Apa yang terjadi? Karena cintanya, Ulama itu pun menuruti. Ternyata syarat itu belum cukup. Ayah dari wanita itu minta syarat lain.
Mengurusi hewan ternak yang masih kecil. “Jika hewannya sudah besar, baru boleh kau nikahi anakku.” Diberi syarat itu, lagi-lagi sang Ulama menyetujui.
Di tempat lain, murid-muridnya bingung lantaran gurunya tak ada di majelis. Dinanti beberapa hari tak kunjung datang. Ditanya ke sana ke sini tak ada yang tahu.
Hingga datang informasi mulut ke mulut jika guru mereka berada di tempat wanita non Muslim, mengurus ternaknya dan telah menjadi murtad.
Muridnya menyambangi. Benar saja, guru yang juga Ulama besar di daerah tersebut telah berpindah agama. Lalu apa tindakan muridnya?
Kaget? Tidak. Marah? Boro-boro. Mencaci dan menyakiti gurunya? Tidak sedikit pun cercaan dan atau tudingan yang keluar dari lisannya. Lantas?
Murid itu tersenyum. Ia gembira. “Duhai guru, apa kabar?” sapanya dengan lembut. Ulama besar yang pindah agama itu, malu. Ia enggan menatap muridnya. Enggan menyapa balik.
“Siapa kamu. Pergi. Aku tidak kenal,” jawab sang guru. Muridnya tak pergi. Ia malah mendekati.

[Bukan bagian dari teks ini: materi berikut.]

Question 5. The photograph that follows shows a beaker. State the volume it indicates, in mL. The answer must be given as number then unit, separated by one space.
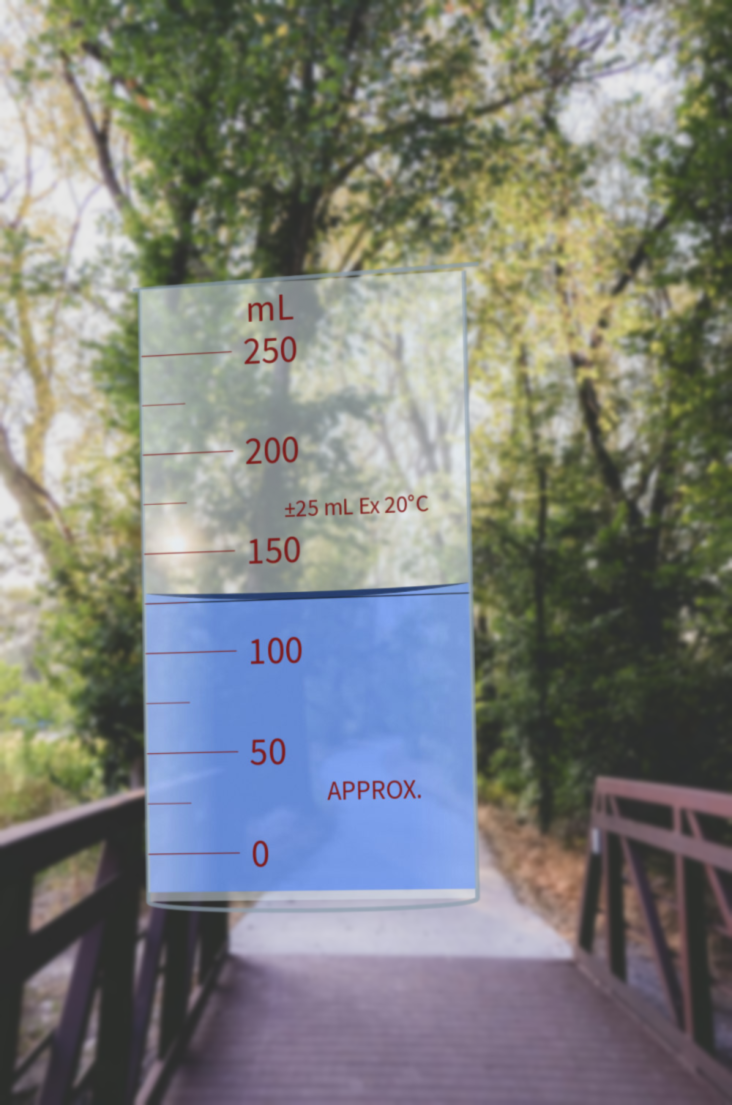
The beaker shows 125 mL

Lalu bersimpuh di kaki gurunya.
“Hari ini aku lebih mencintaimu dibanding hari-hari sebelumnya.” Murid itu melanjutkan:
Guru, dulu engkau mendidik kami jika Allah maha membolak balikkan hati. Dulu engkau mendidik kami tak ada yang bisa diperbuat manusia kecuali atas izin Allah. Engkau ingatkan kami, manusia tempatnya salah dan dosa.
Guru, hari ini apa yang kau katakan dulu, telah terbukti. Hanya Allah yang maha membolak balikan setiap hati manusia. “Kembalilah guru…”
Deg! Dada sang guru terguncang. Beliau menangis. Kembali bersyahadat. Memeluk muridnya. Lantas, kembali ke majlis. Membersihkan diri. Bertaubat.